Collected material START

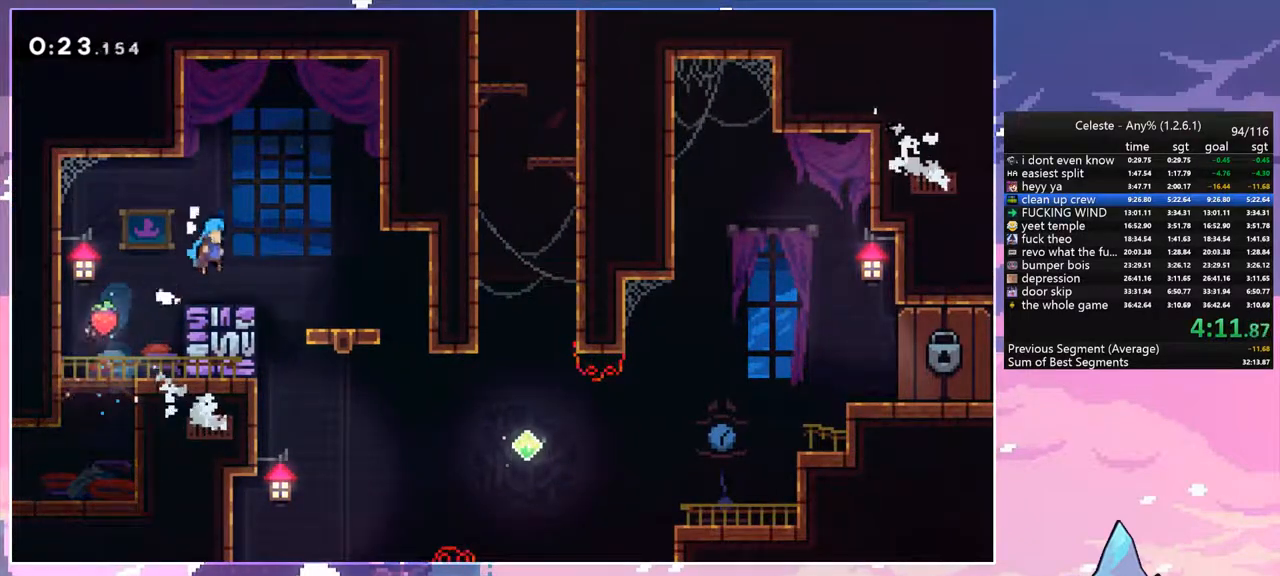
{"keys": ["right"], "events": [[17, "up", "up"], [150, "jump", "down"], [250, "jump", "up"]]}
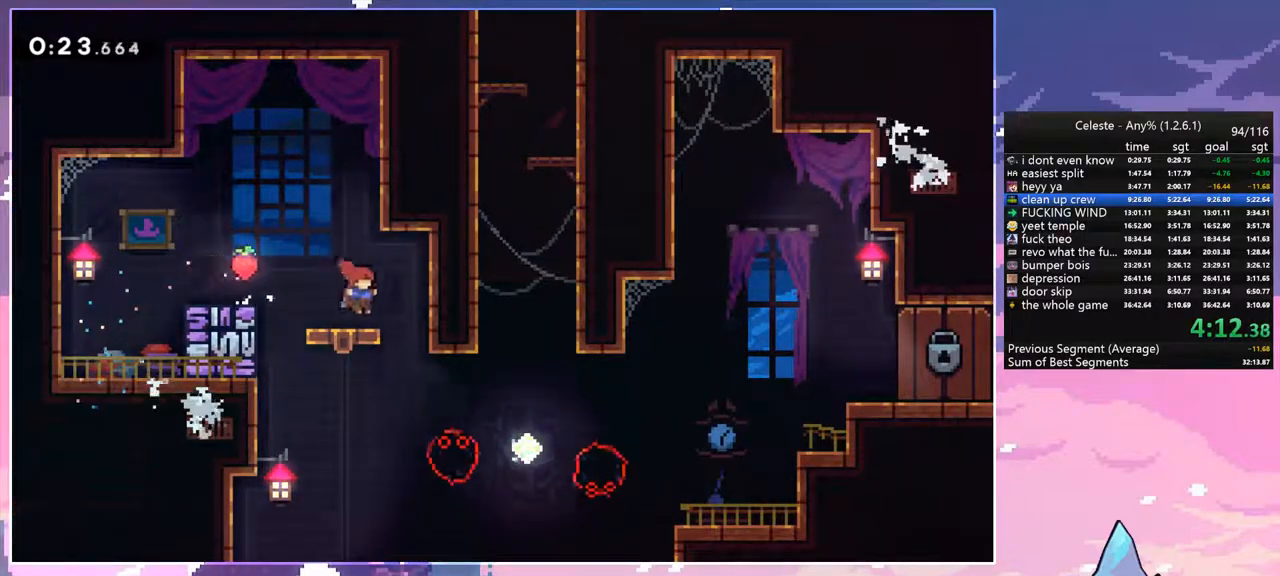
{"keys": ["right", "up"], "events": [[67, "down", "down"], [117, "right", "up"], [400, "down", "up"], [400, "right", "down"], [500, "up", "down"]]}
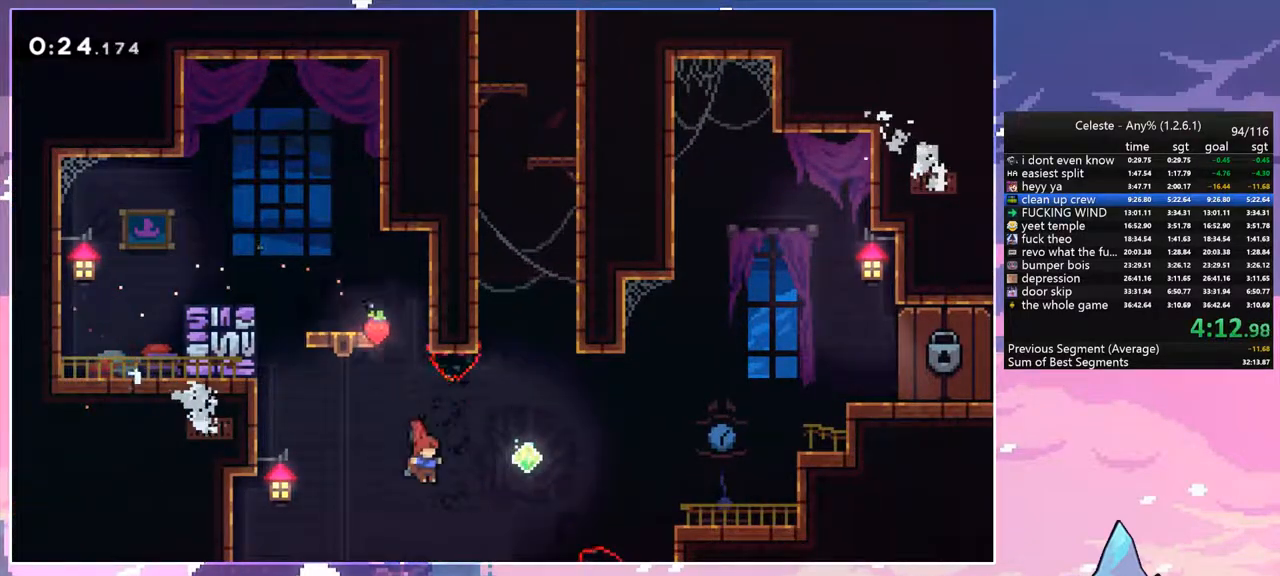
{"keys": ["dash", "up"], "events": [[33, "dash", "down"], [233, "dash", "up"], [417, "dash", "down"], [417, "right", "up"]]}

Collected material END

Instructions to follow
Transcribe each line of the material above verbatim, but do not include the images.

Output for this task
{"keys": ["right"], "events": [[17, "up", "up"], [150, "jump", "down"], [250, "jump", "up"]]}
{"keys": ["right", "up"], "events": [[67, "down", "down"], [117, "right", "up"], [400, "down", "up"], [400, "right", "down"], [500, "up", "down"]]}
{"keys": ["dash", "up"], "events": [[33, "dash", "down"], [233, "dash", "up"], [417, "dash", "down"], [417, "right", "up"]]}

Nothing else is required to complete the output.